▶ [Records supplied]:
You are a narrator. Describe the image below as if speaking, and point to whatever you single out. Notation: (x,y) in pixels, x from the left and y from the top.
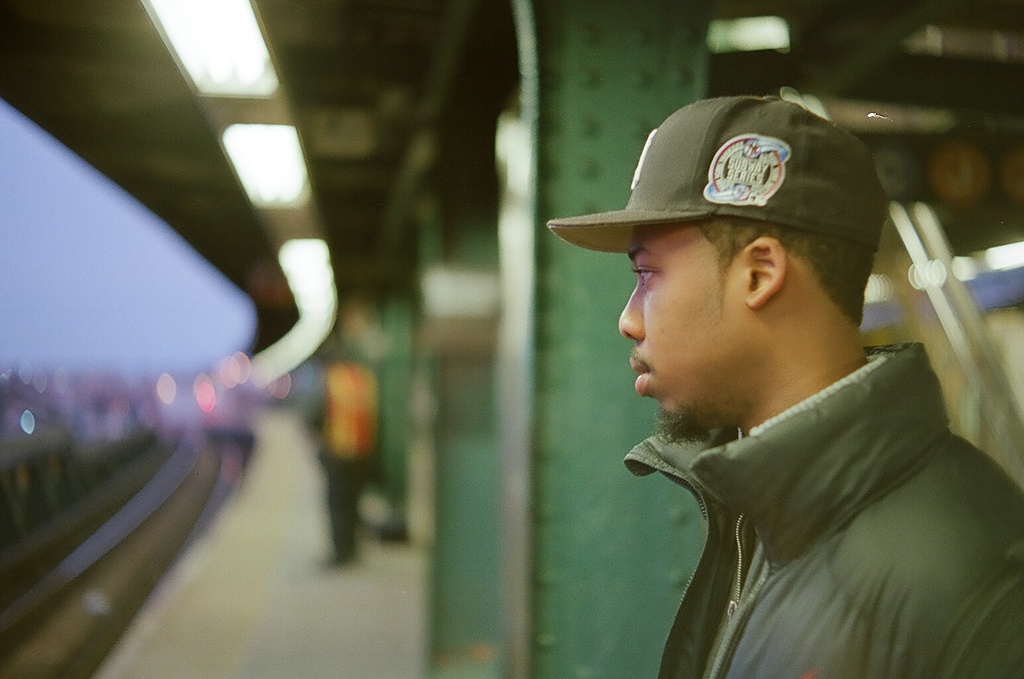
In this image there is a person (799,619). There are metals pillars (611,71). There is railway track (140,505) on the left side (161,518). There is blurry in the background (344,415).
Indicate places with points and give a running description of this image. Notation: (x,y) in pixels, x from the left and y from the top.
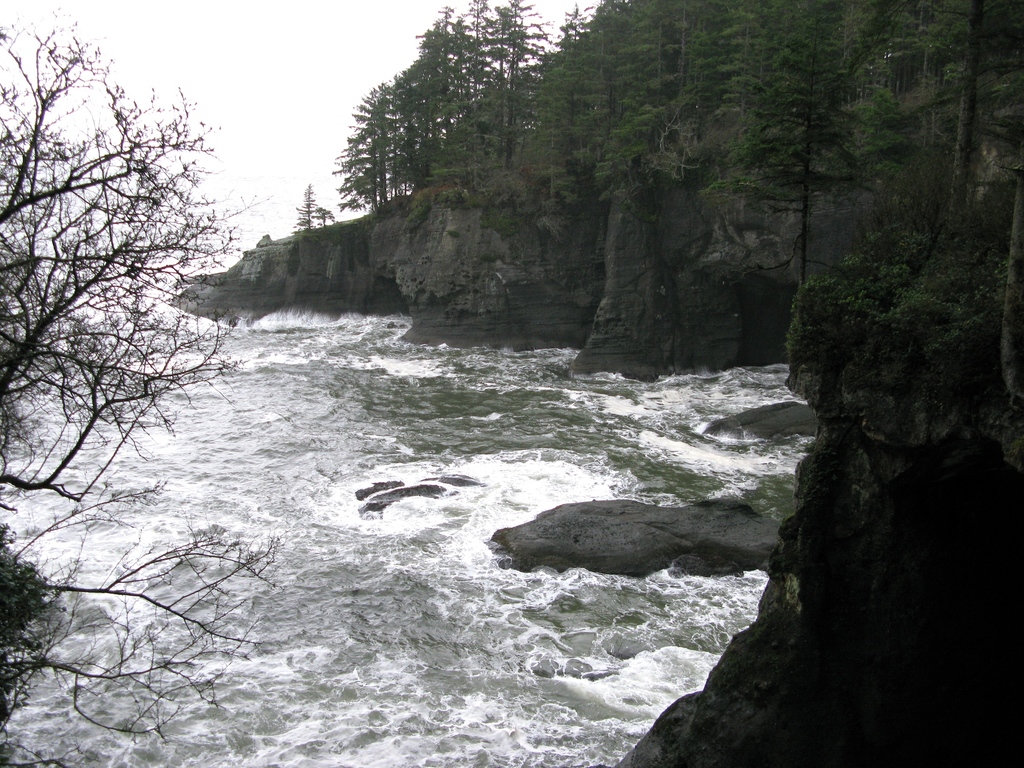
There is water (395,432). There are rocks (470,224) and trees (79,286).
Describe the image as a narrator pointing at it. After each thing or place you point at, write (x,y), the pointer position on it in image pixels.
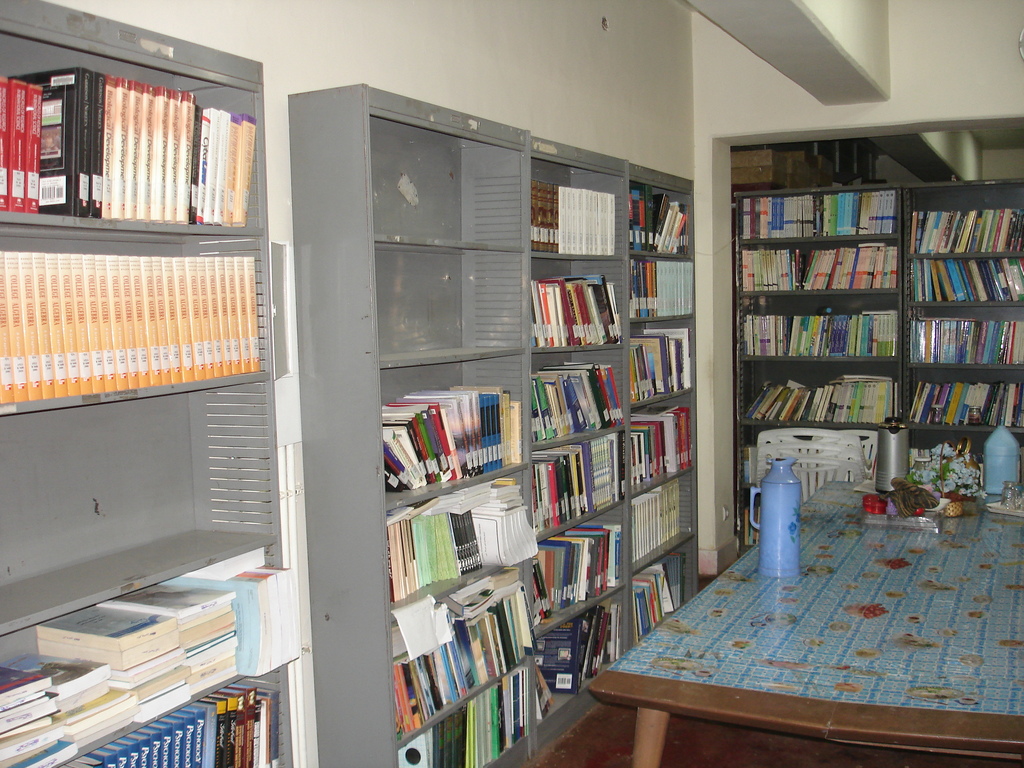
In this picture we can see a table (920,668). On the table (870,571) there is a bottle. Here we can see the rack (802,310). And there are some books (516,494) in the rack (383,601).
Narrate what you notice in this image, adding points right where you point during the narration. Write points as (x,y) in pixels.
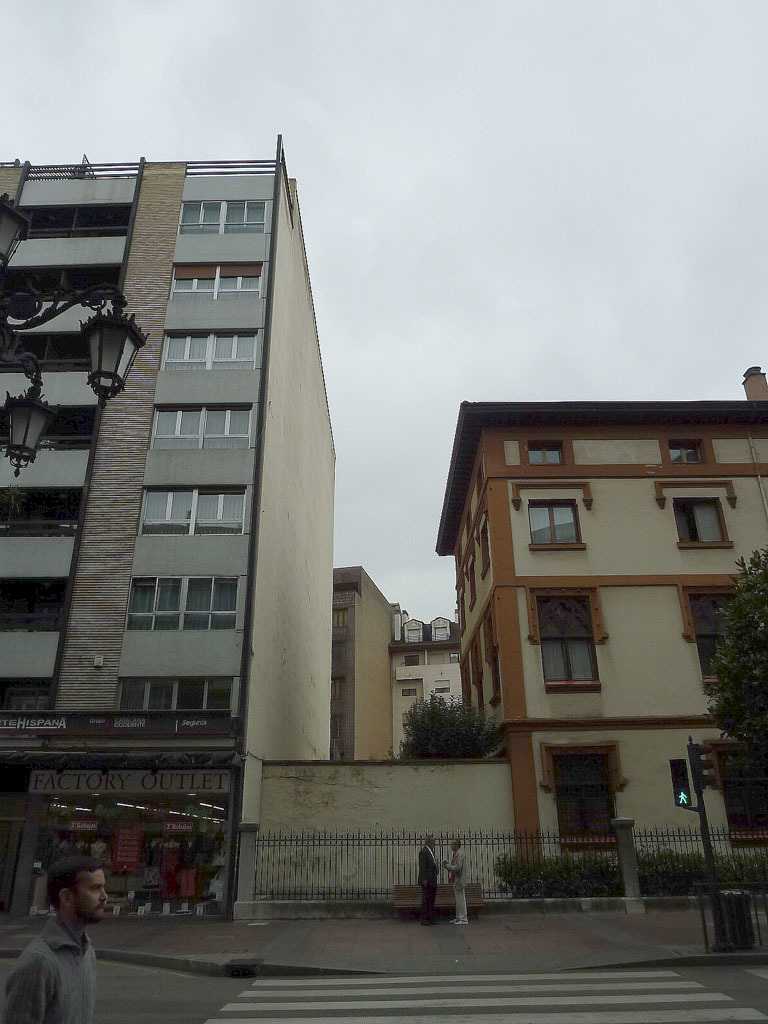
On the left side (67,882), there is a person (45,971). On the right side (649,1023), there is a zebra crossing (655,1020) on the road (492,989). In the background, there are two persons (464,909) standing on the footpath (286,927). Beside them, there is a bench (475,889), there are buildings (591,733) and there are clouds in the sky (413,155).
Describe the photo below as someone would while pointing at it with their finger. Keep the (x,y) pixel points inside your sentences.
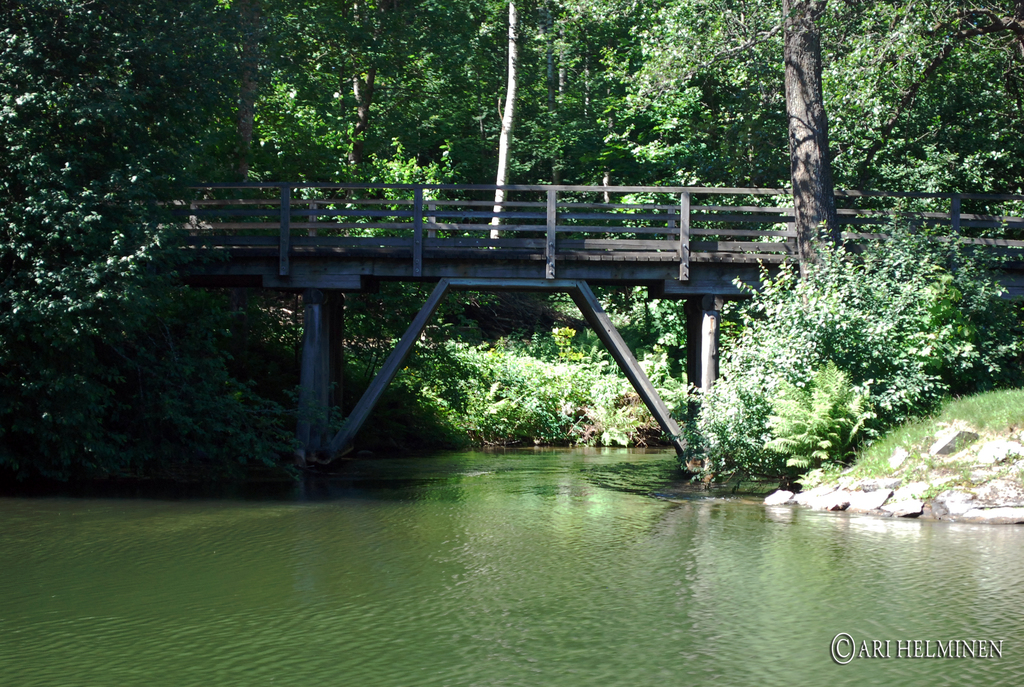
In the center of the image (548,238) there is a bridge (517,268). In front of the image there is water (526,572). On the right side of the image (827,496) there are rocks (961,501). In the background of the image (655,129) there are trees (327,102). There is some text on the right side of the image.
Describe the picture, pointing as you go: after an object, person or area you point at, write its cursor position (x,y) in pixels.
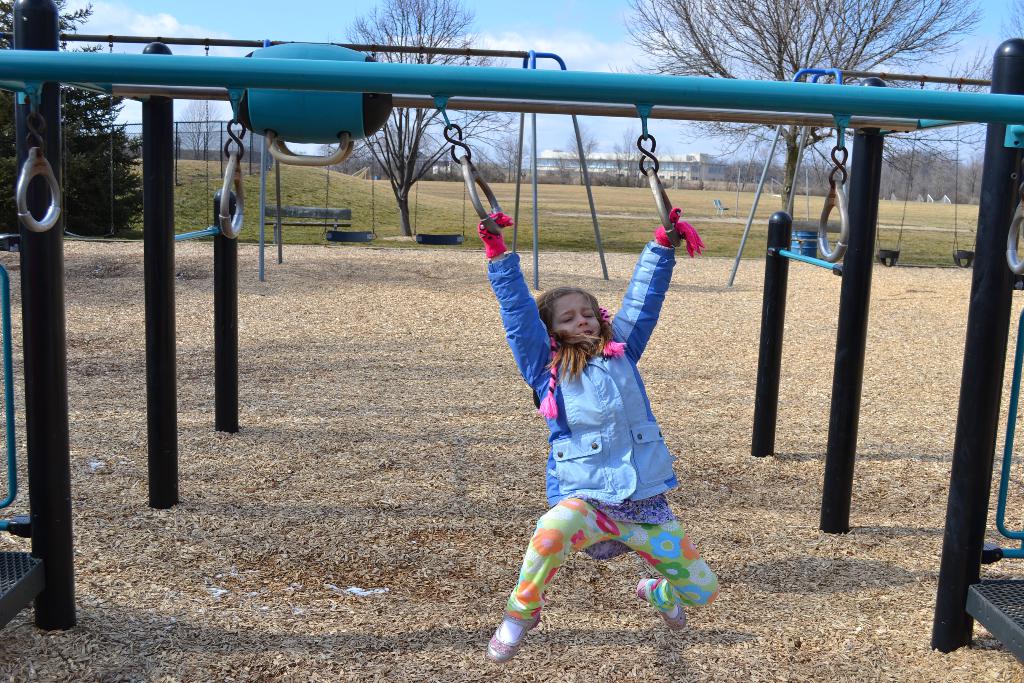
In the middle of the image (561,378) there are some poles (537,236) and a girl (655,245) is holding rings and swinging. Behind the poles (464,88) there are some trees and buildings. At the top of the image (981,40) there are some clouds (981,40) and sky (978,26).
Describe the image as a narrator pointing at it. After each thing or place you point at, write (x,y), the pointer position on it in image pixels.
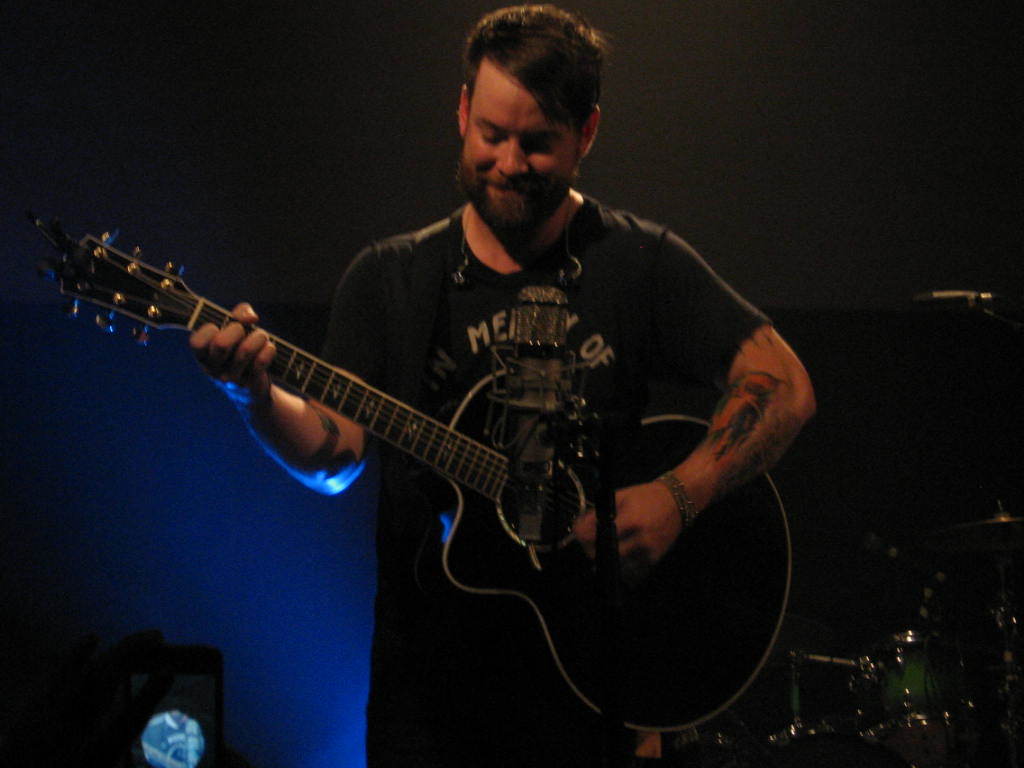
In this picture we can see one person (452,627) is standing and playing guitar (475,469).
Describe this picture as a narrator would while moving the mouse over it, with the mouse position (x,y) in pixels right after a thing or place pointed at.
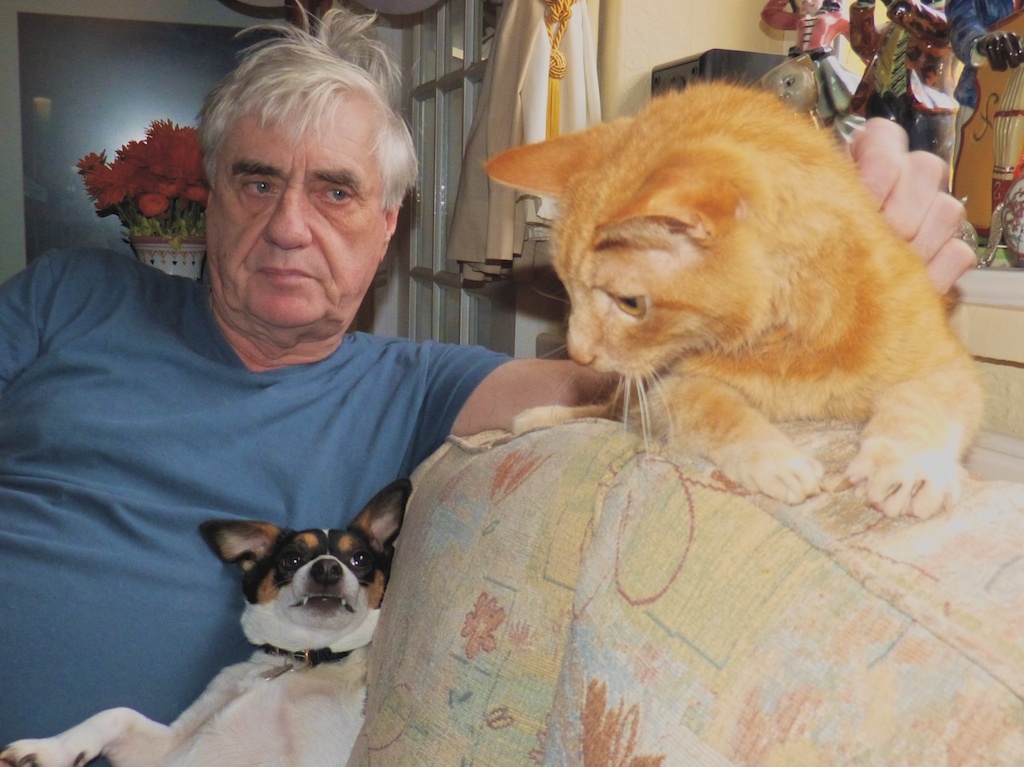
In the image a man (434,358) is sitting. Beside him there is a dog (260,662) and cat (745,443). Behind him wall (12,171) and flower pot (136,179).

▶ [Assigned task]:
Output the listing above in full, exactly. No images.

▶ [Written response]:
You are a narrator. Describe the image below as if speaking, and point to whatever you single out. Notation: (x,y) in pixels, x from the left and y from the top.
In this image there is a person (799,619). There are metals pillars (611,71). There is railway track (140,505) on the left side (161,518). There is blurry in the background (344,415).
Indicate places with points and give a running description of this image. Notation: (x,y) in pixels, x from the left and y from the top.
There is water (395,432). There are rocks (470,224) and trees (79,286).
Describe the image as a narrator pointing at it. After each thing or place you point at, write (x,y), the pointer position on it in image pixels.
In this picture we can see a table (920,668). On the table (870,571) there is a bottle. Here we can see the rack (802,310). And there are some books (516,494) in the rack (383,601).
Narrate what you notice in this image, adding points right where you point during the narration. Write points as (x,y) in pixels.
On the left side (67,882), there is a person (45,971). On the right side (649,1023), there is a zebra crossing (655,1020) on the road (492,989). In the background, there are two persons (464,909) standing on the footpath (286,927). Beside them, there is a bench (475,889), there are buildings (591,733) and there are clouds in the sky (413,155).
Describe the photo below as someone would while pointing at it with their finger. Keep the (x,y) pixel points inside your sentences.
In the center of the image (548,238) there is a bridge (517,268). In front of the image there is water (526,572). On the right side of the image (827,496) there are rocks (961,501). In the background of the image (655,129) there are trees (327,102). There is some text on the right side of the image.
Describe the picture, pointing as you go: after an object, person or area you point at, write its cursor position (x,y) in pixels.
In the middle of the image (561,378) there are some poles (537,236) and a girl (655,245) is holding rings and swinging. Behind the poles (464,88) there are some trees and buildings. At the top of the image (981,40) there are some clouds (981,40) and sky (978,26).
Describe the image as a narrator pointing at it. After each thing or place you point at, write (x,y), the pointer position on it in image pixels.
In this picture we can see one person (452,627) is standing and playing guitar (475,469).
Describe this picture as a narrator would while moving the mouse over it, with the mouse position (x,y) in pixels right after a thing or place pointed at.
In the image a man (434,358) is sitting. Beside him there is a dog (260,662) and cat (745,443). Behind him wall (12,171) and flower pot (136,179).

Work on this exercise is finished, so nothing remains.